Un groupe de jeunes ( ?) fait irruption sur la scène, brutalise le pauvre, qui doit déguerpir, la jeune fille reparaît, portant deux sacs, l’air épuisé, et le rideau se referme, l’ouverture a été donnée. Présentée comme une version de concert avec mise en espace et un ensemble de voix qui ne sont pas celles de superstars, cette Cenerentola s’est révélée, avec trois fois rien (en apparence), être une mise en scène éblouissante, tout simplement géniale ! Restent Michele Pertusi qu’ona connu plus en voix dans le rôle d’Alidoro et Bruno Campanella quifait bien pâle figure face à Riccardo Chailly, chef au disque.

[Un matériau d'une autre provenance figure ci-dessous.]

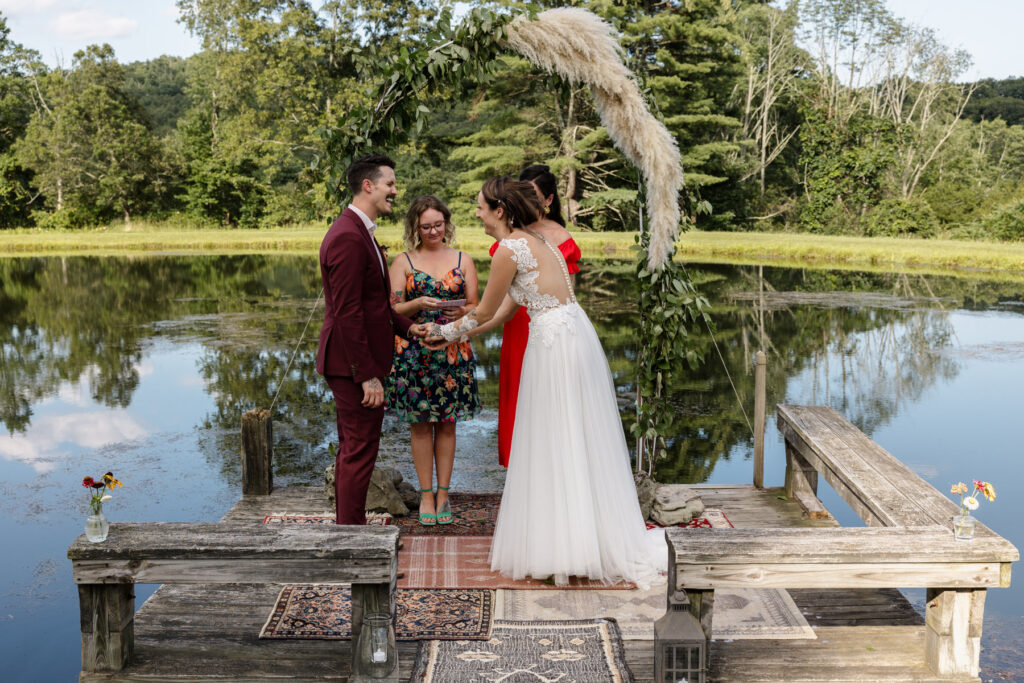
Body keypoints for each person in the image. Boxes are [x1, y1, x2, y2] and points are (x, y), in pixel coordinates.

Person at [426, 177, 663, 587]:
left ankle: (569, 546)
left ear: (500, 210)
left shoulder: (509, 250)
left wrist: (442, 334)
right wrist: (456, 334)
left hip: (554, 346)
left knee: (557, 438)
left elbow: (482, 312)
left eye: (481, 206)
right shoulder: (536, 243)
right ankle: (578, 541)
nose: (477, 212)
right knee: (572, 437)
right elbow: (501, 314)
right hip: (571, 336)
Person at [316, 153, 428, 525]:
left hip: (353, 362)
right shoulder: (348, 236)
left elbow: (374, 305)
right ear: (369, 186)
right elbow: (348, 313)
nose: (395, 191)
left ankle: (348, 527)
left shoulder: (359, 231)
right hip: (351, 365)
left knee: (355, 447)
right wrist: (366, 374)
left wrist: (408, 328)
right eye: (390, 184)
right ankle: (350, 535)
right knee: (359, 449)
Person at [385, 196, 481, 526]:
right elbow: (392, 309)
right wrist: (418, 303)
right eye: (425, 226)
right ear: (415, 227)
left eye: (438, 224)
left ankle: (444, 493)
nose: (433, 231)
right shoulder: (403, 262)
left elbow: (476, 306)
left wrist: (461, 312)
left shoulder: (462, 259)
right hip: (415, 351)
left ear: (446, 223)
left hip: (453, 351)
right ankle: (426, 494)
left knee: (448, 423)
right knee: (421, 425)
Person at [487, 164, 581, 468]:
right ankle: (521, 474)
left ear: (549, 200)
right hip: (515, 324)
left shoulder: (560, 238)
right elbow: (499, 296)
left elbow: (569, 294)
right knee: (518, 395)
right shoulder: (513, 237)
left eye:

Dans les commentaires qui accompagnent l’édition critique de La Cenerentola établie par ses soins, Alberto Zedda éclaire l’importance de l’œuvre dans la production de Rossini. Pas de chance ce soir-là pour Philippe Estèphe qui n’a pu proposer qu’un acte en Dandini, la voix lui ayant fait défaut pour le second, ce qui nous a valu une réapparition de Florian Sempey.Orchestre toujours irréprochable sous la conduite d’un Michele Spotti décidément très inspiré dans ce répertoire. Michele Angelini est Don Ramiro à la voix étroite dans les aigus mais solide dans le milieu de la gamme. Elle gère bien la longue partition du rôle-titre en évitant de s’aventurer sur des chemins risqués, préférant une conduite prudente, ce qui lui permet d’aborder le « Non più mesta accanto » final avec les réserves nécessaires. Les deux voix se complètent bien, insufflant ce qu’il faut d’acide et de fiel tout au long de l’ouvrage.
Critique Musicale Et Autres Textes Sur La Musique (romain Rolland)
Le spectateur aura donc passé une bonne soirée, il aura ri de bon cœur, l’œuvre s’y prête volontiers, mais ne ressortira guère nourri de la représentation. L’orchestre de l’Opéra national https://www.themoviedb.org/u/hazcasino de Lorraine, sans être un phalange de tout premier plan, a bénéficié du travail en profondeur fourni par le chef. On soulignera l’excellente prestation de Alessio Arduini dans le rôle de Dandini, virtuose, très musical et fort attachant dans son jeu de scène. Vocalement un peu en retrait des autres chanteurs, Gyula Nagy en Don Magnifico, compense par un jeu de scène fort drôle, dégoulinant de vulgarité et de veulerie.
Quand des sonorités sont nasales, quand les notes périlleuses sont émises à l’arraché, d’autres prudemment transposées, quand l’agilité s’essouffle, quand le chant syllabique s’escamote, quand la voix est grossie pour faire un effet, doit-on approuver ? Mais faut-il se satisfaire d’entendre chanter Rossini sans éprouver l’ivresse que donnerait l’illusion de la facilité, partie intégrante du bel canto ? Rossini lâche la bride à son ironie pour camper au bout de sa plume des personnages dont certains sont des marionnettes, Angelina exceptée.